● **EXTRACT PROVIDED**:
23 May 2015

Agile over Lean

“That is, while there is value in the items on the right, we value the items on the left more.”



A number of reviewers suggested (in good faith) that I use “Lean” instead of “Agile” in the title of my book (Agile IT Organization Design) in order to improve its marketability. Apparently, Lean is in whereas Agile is jaded. However, the strong people-orientation credentials of Agile are core to the solutions I propose. I’d like to expand on this and some other reasons in this post which is also meant as a defense of Agile over Lean when it comes to organizational transformation in digital and tech organizations.

    Lean is great. Lean techniques emphasize waste avoidance, limiting work-in-progress, continuous improvement and caring about whole value stream optimization. I advocate these things in various chapters in my book. However, organizational agility needs more than process optimization.

People Orientation


When taken beyond development teams to organizational levels, the Agile principle of “individuals and interactions over processes and tools” actually has a bearing on the org chart, and the metrics and tooling regime. This may not be evident at first but I go to great lengths in the book to bring it out. For example, a matrixed IT organization demands more process in order to co-ordinate between the arms of the matrix than a product or capability centric org structure. Similarly, the Agile principle of “adapting to change over following a plan” has a bearing on how governance teams function, not just Scrum masters. Agile thus provides a sound base of attitudes upon which Lean techniques can be exploited.

● **EXTRACTED DATA**:
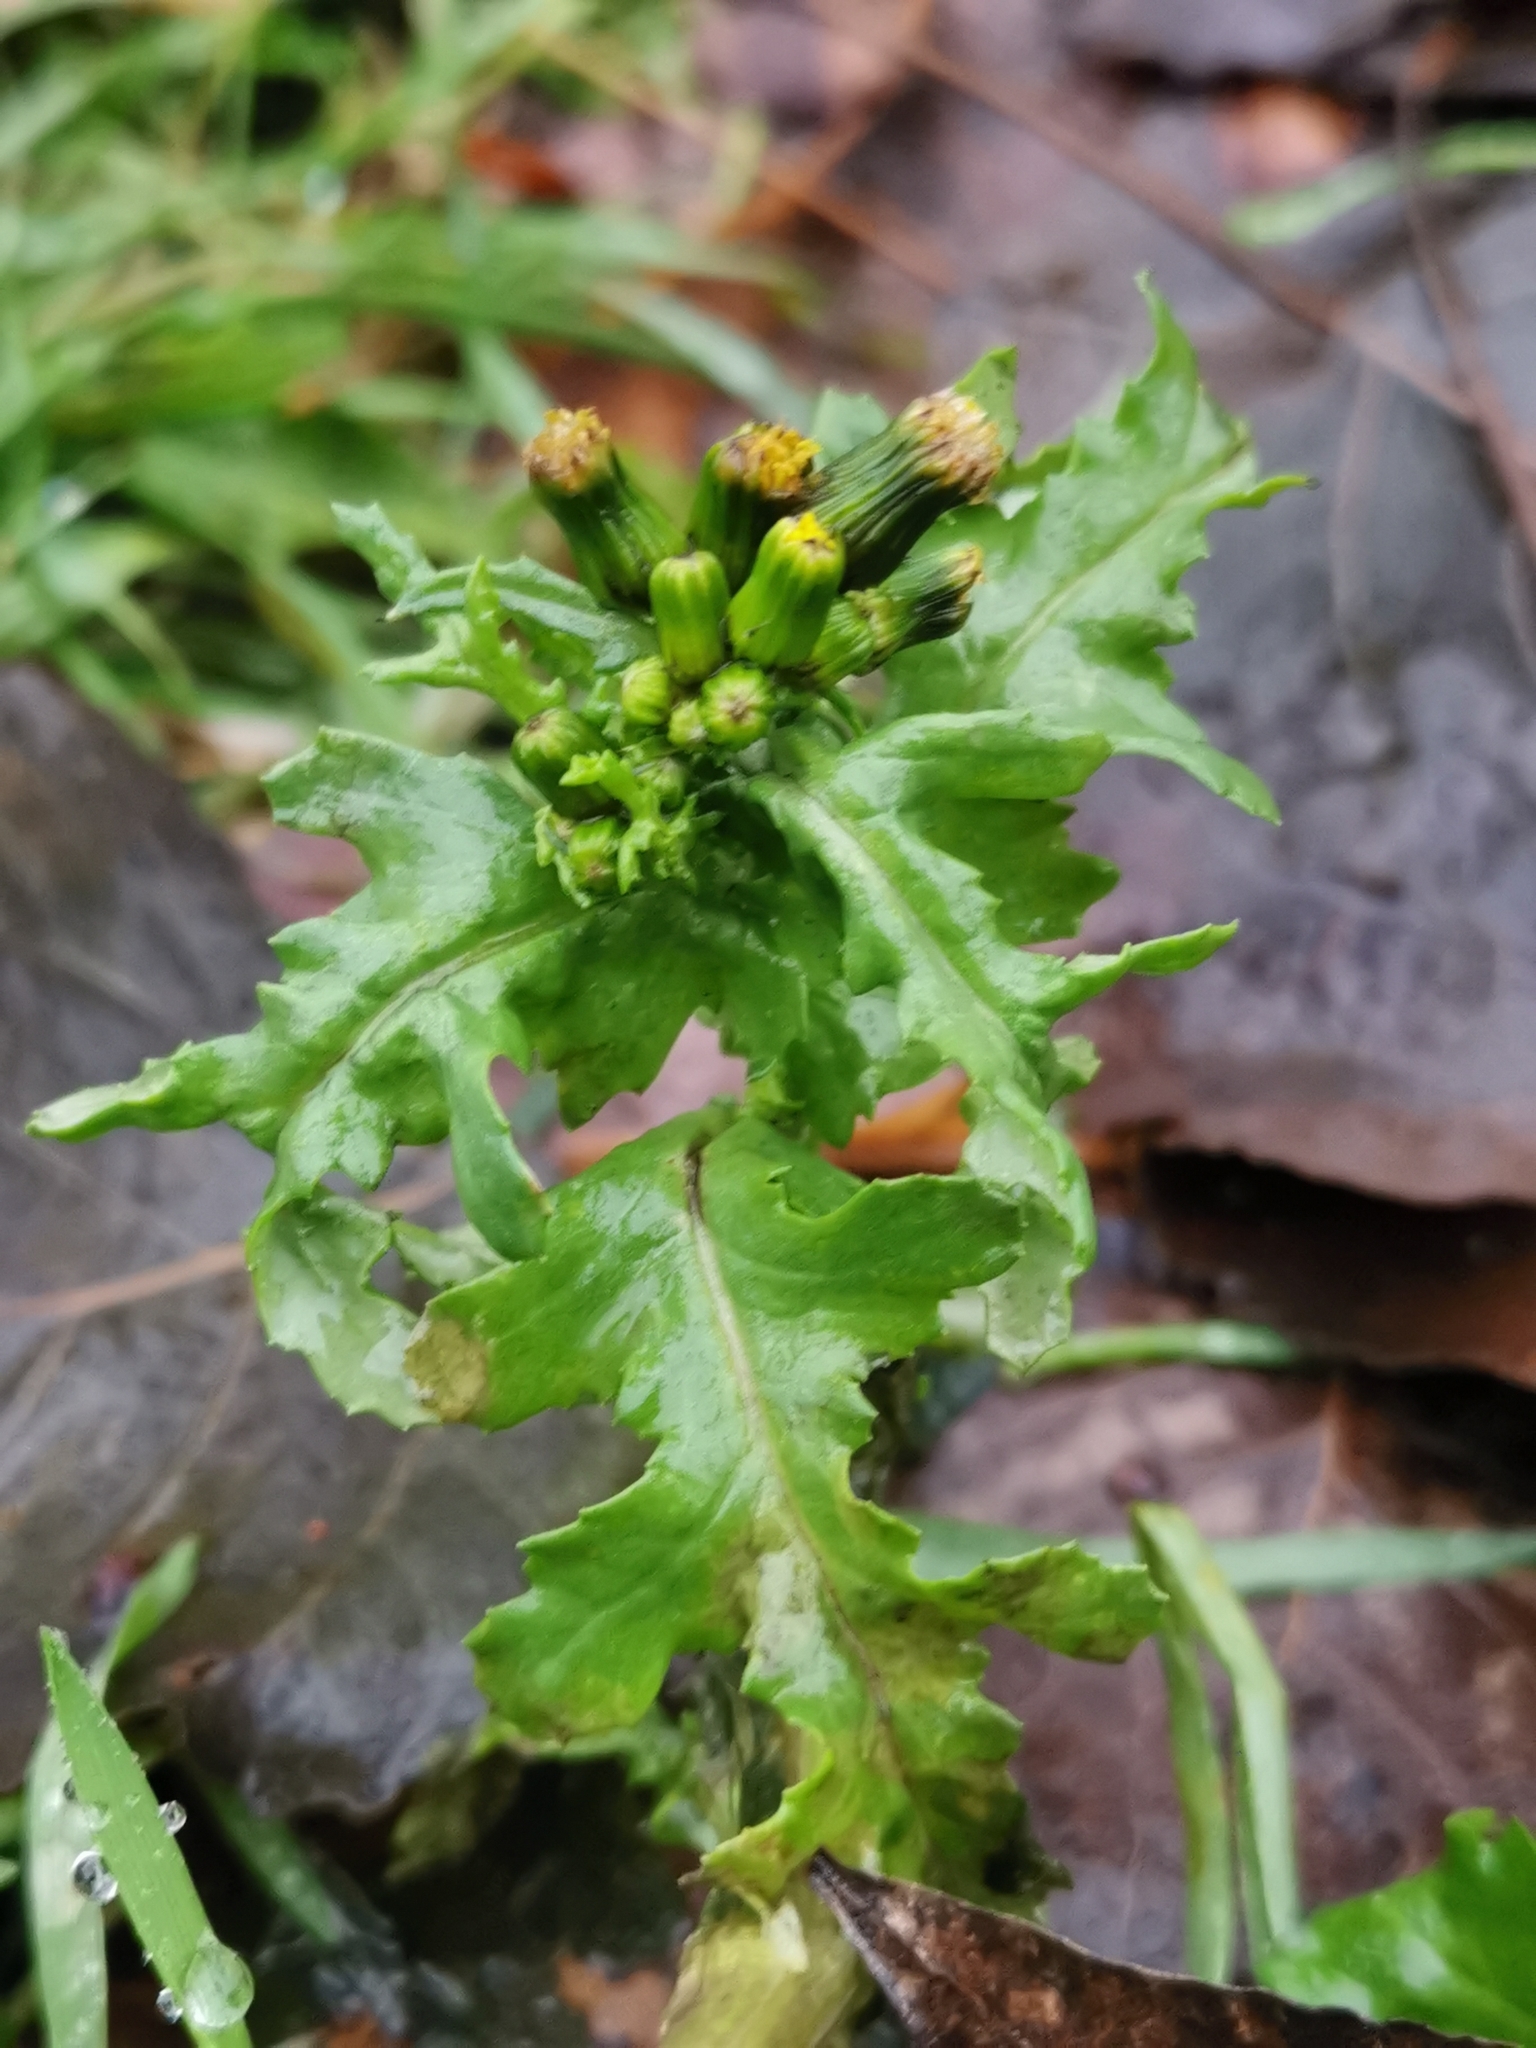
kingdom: Plantae
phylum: Tracheophyta
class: Magnoliopsida
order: Asterales
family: Asteraceae
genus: Senecio
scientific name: Senecio vulgaris
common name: Old-man-in-the-spring
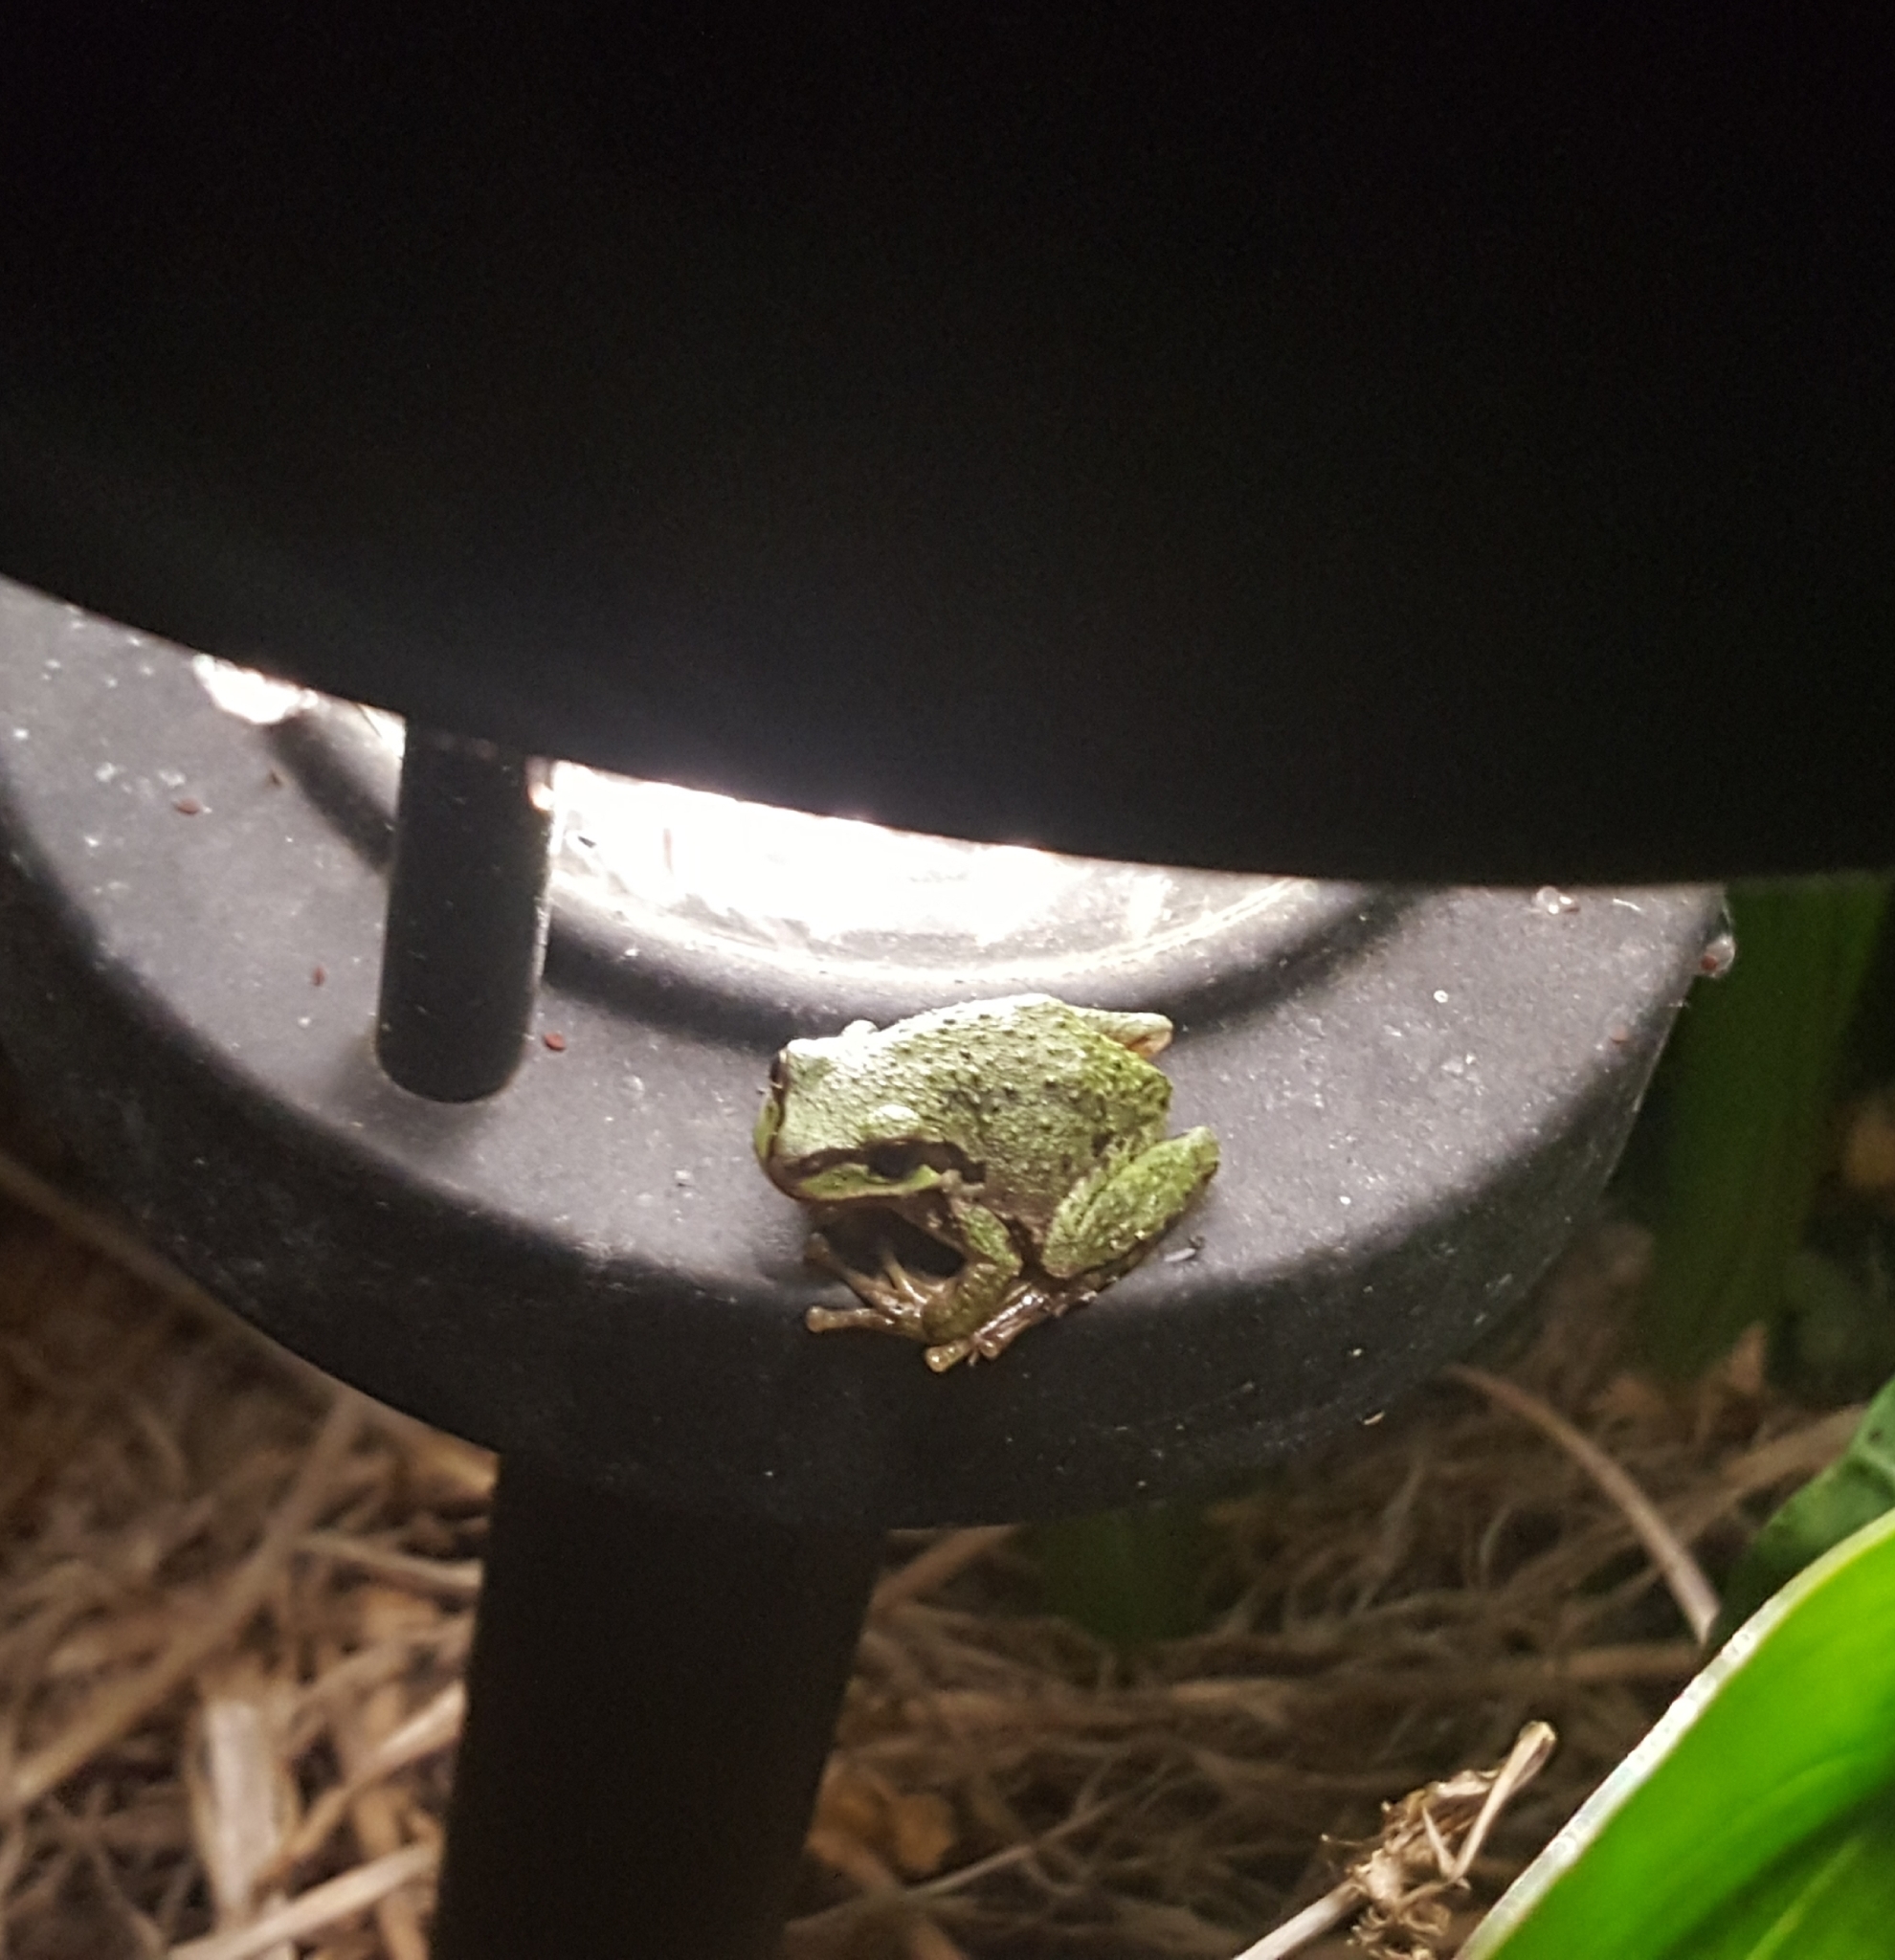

● **ACTIONS TO TAKE**:
**a.** Quote the post on Agile over Lean from "When taken beyond" up to and including "can be exploited.".
**b.** What is the title of the book discussed in the post on Agile over Lean?
The records have nothing to do with the post on Agile over Lean.

● **TASK RESPONSES**:
**a.**
When taken beyond development teams to organizational levels, the Agile principle of “individuals and interactions over processes and tools” actually has a bearing on the org chart, and the metrics and tooling regime. This may not be evident at first but I go to great lengths in the book to bring it out. For example, a matrixed IT organization demands more process in order to co-ordinate between the arms of the matrix than a product or capability centric org structure. Similarly, the Agile principle of “adapting to change over following a plan” has a bearing on how governance teams function, not just Scrum masters. Agile thus provides a sound base of attitudes upon which Lean techniques can be exploited.

**b.** Agile IT Organization Design